И отвечает ему ровно бы человечьим голосом:
- Эх, Федосей, выпусти меня, я тебе магнит-камень достану.
- Кто ты?
- Все равно не поймешь, зачем тебе.
- Где же ты сидишь?
- В рукомойнике; выпусти, пожалуйста.
Старик думает, чего же не выпустить, коли магнит-камень достанет! Да насилу отыскал рукомойник: от старости-то очень глазами слаб стал.
И выпустил, - словно что-то выскользнуло, - не то мышь, не то гад.
Бес разлетелся с гуся и улетел.
"Ну, - хватился старик, - чего это я наделал!"
А уж тот назад летит, и камень в лапах.
- Вот тебе, получай!
Осмотрел старец камень, потрогал, - вот он какой магнит-камень! А сам себе думает: "Как же так, освободил он нечистую силу, и за то в ответе будет!" И говорит бесу:
- Вот ты такой огромный, гусь, а залез в такую малую щёлку?
А бес говорит:
- Да я, дедушка, каким хочешь могу сделаться!
- Ну, сделайся мушкой.
И вот бес из гуся стал вдруг мухой, самой маленькой мушкой.
Старец инда присел: не упустить бы.
- Пожужжи!
Бес пожужжал.
- Ну, полезай теперь на старое место, а я посмотрю, как это ты туда пролезешь…
Тот сдуру-то и влез.

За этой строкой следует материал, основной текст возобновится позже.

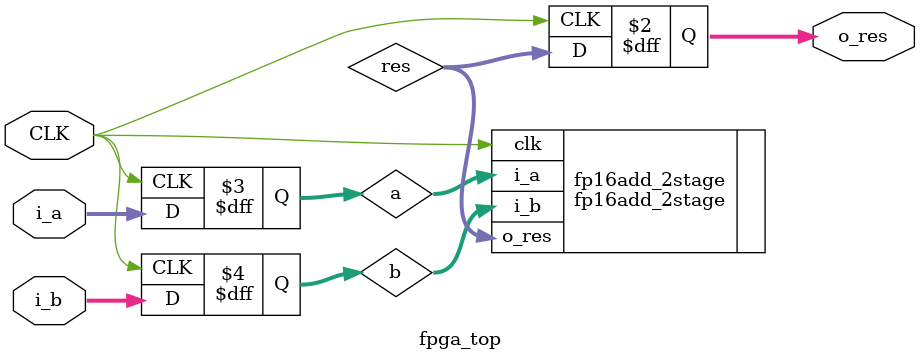
<source format=v>
module fpga_top(
   input  wire        CLK,
   input  wire [15:0] i_a,
   input  wire [15:0] i_b,
   output reg  [15:0] o_res
);

reg  [15:0] a;
reg  [15:0] b;
wire [15:0] res;

always @( posedge CLK ) begin
   a     <= i_a;
   b     <= i_b;
   o_res <= res;
end

fp16add_2stage fp16add_2stage(
   .clk  (CLK),
   .i_a  (a  ),
   .i_b  (b  ),
   .o_res(res)
);

endmodule

</source>
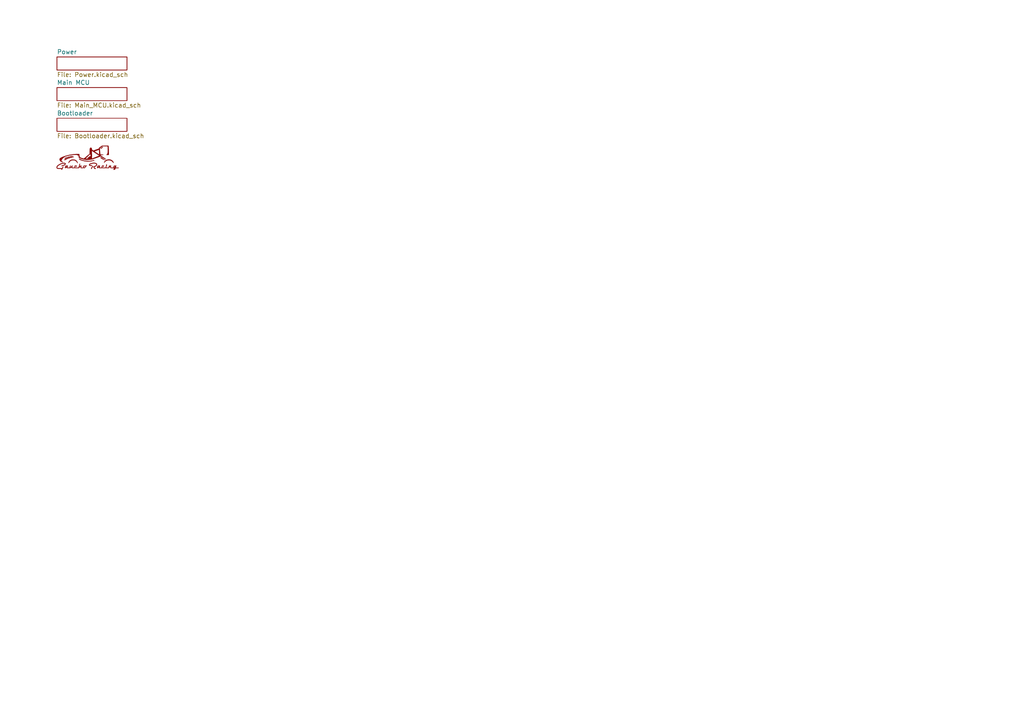
<source format=kicad_sch>
(kicad_sch
	(version 20231120)
	(generator "eeschema")
	(generator_version "8.0")
	(uuid "7b4e8e38-4440-451f-8c12-a5c49d6e3525")
	(paper "A4")
	
	(symbol
		(lib_id "logo:LOGO")
		(at 25.4 45.72 0)
		(unit 1)
		(exclude_from_sim no)
		(in_bom yes)
		(on_board yes)
		(dnp no)
		(fields_autoplaced yes)
		(uuid "74ed62eb-e665-4601-98b2-921e75cb90d8")
		(property "Reference" "#G1"
			(at 25.4 42.8424 0)
			(effects
				(font
					(size 1.27 1.27)
				)
				(hide yes)
			)
		)
		(property "Value" "LOGO"
			(at 25.4 48.5976 0)
			(effects
				(font
					(size 1.27 1.27)
				)
				(hide yes)
			)
		)
		(property "Footprint" "Logo:grloho"
			(at 25.4 45.72 0)
			(effects
				(font
					(size 1.27 1.27)
				)
				(hide yes)
			)
		)
		(property "Datasheet" ""
			(at 25.4 45.72 0)
			(effects
				(font
					(size 1.27 1.27)
				)
				(hide yes)
			)
		)
		(property "Description" ""
			(at 25.4 45.72 0)
			(effects
				(font
					(size 1.27 1.27)
				)
				(hide yes)
			)
		)
		(instances
			(project ""
				(path "/7b4e8e38-4440-451f-8c12-a5c49d6e3525"
					(reference "#G1")
					(unit 1)
				)
			)
		)
	)
	(sheet
		(at 16.51 25.4)
		(size 20.32 3.81)
		(fields_autoplaced yes)
		(stroke
			(width 0.1524)
			(type solid)
		)
		(fill
			(color 0 0 0 0.0000)
		)
		(uuid "466e2466-e768-4b2c-901e-6531e50d4122")
		(property "Sheetname" "Main MCU"
			(at 16.51 24.6884 0)
			(effects
				(font
					(size 1.27 1.27)
				)
				(justify left bottom)
			)
		)
		(property "Sheetfile" "Main_MCU.kicad_sch"
			(at 16.51 29.7946 0)
			(effects
				(font
					(size 1.27 1.27)
				)
				(justify left top)
			)
		)
		(instances
			(project "gr25_nodes"
				(path "/7b4e8e38-4440-451f-8c12-a5c49d6e3525"
					(page "3")
				)
			)
		)
	)
	(sheet
		(at 16.51 16.51)
		(size 20.32 3.81)
		(fields_autoplaced yes)
		(stroke
			(width 0.1524)
			(type solid)
		)
		(fill
			(color 0 0 0 0.0000)
		)
		(uuid "ad94625e-21ee-4752-b18a-c5bc37ba7578")
		(property "Sheetname" "Power"
			(at 16.51 15.7984 0)
			(effects
				(font
					(size 1.27 1.27)
				)
				(justify left bottom)
			)
		)
		(property "Sheetfile" "Power.kicad_sch"
			(at 16.51 20.9046 0)
			(effects
				(font
					(size 1.27 1.27)
				)
				(justify left top)
			)
		)
		(instances
			(project "gr25_nodes"
				(path "/7b4e8e38-4440-451f-8c12-a5c49d6e3525"
					(page "4")
				)
			)
		)
	)
	(sheet
		(at 16.51 34.29)
		(size 20.32 3.81)
		(fields_autoplaced yes)
		(stroke
			(width 0.1524)
			(type solid)
		)
		(fill
			(color 0 0 0 0.0000)
		)
		(uuid "ef5be6a6-6fd2-4813-9489-058ffa5a3841")
		(property "Sheetname" "Bootloader"
			(at 16.51 33.5784 0)
			(effects
				(font
					(size 1.27 1.27)
				)
				(justify left bottom)
			)
		)
		(property "Sheetfile" "Bootloader.kicad_sch"
			(at 16.51 38.6846 0)
			(effects
				(font
					(size 1.27 1.27)
				)
				(justify left top)
			)
		)
		(instances
			(project "gr25_nodes"
				(path "/7b4e8e38-4440-451f-8c12-a5c49d6e3525"
					(page "2")
				)
			)
		)
	)
	(sheet_instances
		(path "/"
			(page "1")
		)
	)
)

</source>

Влез, а старец его и зааминил.
Не с пустыми руками, с камнем - с магнитом-камнем пришел старец к царевне.
- Вот тебе, царевна, - и показывает камень.
Посмотрела царевна: магнит-камень!
- Ну, стало быть, судьба моя, собирайся венчаться.
А старец и говорит:
- Нет, царевна. Куда мне? Я год молился. Я только Господа исповедал. И теперь вижу, и больше мне ничего не надо. Прощай царевна.
И пошел в свое скитное место, доживать в трудах последние дни.
1914 г.
Яйцо ягиное
1
Баба-яга снесла яйцо.
Куда ей? - не курица, сидеть нет охоты. Завернула она яйцо в тряпицу, вынесла на заячью тропку, да под куст. Думала, слава Богу, сбыла, а яйцо о кочку кокнулось - и вышел из него детеныш и заорал. Делать нечего, забрала его Яга в лапища и назад в избушку.
И рос у нее в избушке этот самый сын ее ягиный.
Ну, тут трошка-на-одной-ножке и всякие соломины-воромины и гады, и птицы, и звери, и сама старая лягушка хромая принялись за него вовсю - и учили, и ладили, и тесали, и обламывали, и вышел из него не простой человек - Балдахал-чернокнижник.
А стоял за лесом монастырь и спасались в нем святые старцы, и много от них Яге вреда бывало, а Яга-баба на старцев зуб точила.
И вот посылает она свое отродье.
- Пойди, - говорит, - в Залесную пустынь, намыль голову шахлатым, чтобы не забывались!
А ему это ничего не стоит, такое придумает - не поздоровится.
И вот, под видом странника, отправился этот самый Балдахал в Залесную пустынь.